** start DOCUMENT EXCERPT **
Why is there no open source Financial Stock  APIs? - rammy1234
======
joshheyse
Most financial market data comes with strict licensing models. To get data
from NYSE, NADAQ, CME or most other exchanges you must sign the agreements.
Selling this data to vendors, news networks or end consumers is a large
portion of the exchange's revenue.

The more granular or quickly you want the data, the more it will cost. In
addition to paying for the initial data, you are not allowed to redistribute
the data, in real-time or historically, with out paying royalties to the
original data providers per user.

This creates a complicated accountanting system for data delivered to end
users of the data.

Aggregate market data vendors (Factset, Bloomberg, Activ) pay for the initial
data and then pay per user/query/etc...

Some data becomes available for unlimited distribution based on licensing,
usually this data is time delayed and not allowed to be queried for historical
analysis. You'll often see things on Yahoo or Google Finance that say "market
data delayed by 10 min".
** end DOCUMENT EXCERPT **
• [REQUEST 1] Which three aggregate market data vendors does the thread on stock APIs name?
• [REQUEST 2] Please pick up the thread on stock APIs after its last sentence and continue it.
The listing that follows comes from a different source than the thread on stock APIs.
** start GIVEN INFORMATION **
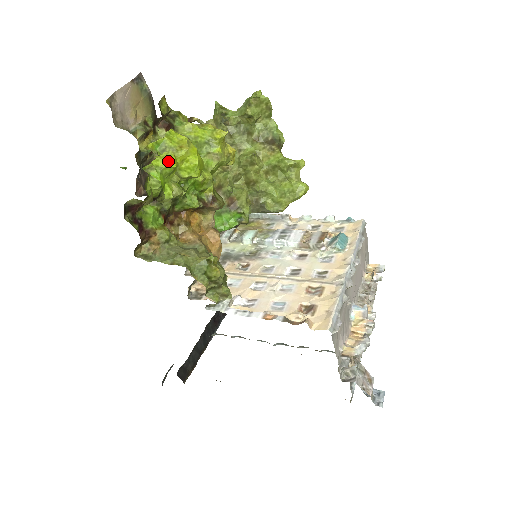
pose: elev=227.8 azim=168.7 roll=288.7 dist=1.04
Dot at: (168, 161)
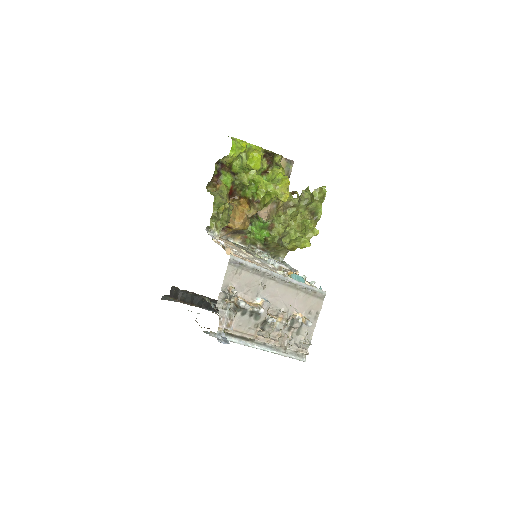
** end GIVEN INFORMATION **
• [TASK RESULT 1] Factset, Bloomberg, and Activ.

• [TASK RESULT 2]
One of the most common sources of this delayed data is yahoo and there are
open APIs for querying it. Usually in Python or a statistically language like
R.

Interactive Brokers has an API you can add to your brokerage account for
programmatic access across multiple exchanges. Which provides market data and
order entry.

If I miss understood you, and you are interested in a open API standard for
financial data there are several FIX, ITCH and OUCH are some. But they are
almost always forked per exchange and sometimes even per product.

tl;dr It's not the API or infrastructure that costs, it's the data itself.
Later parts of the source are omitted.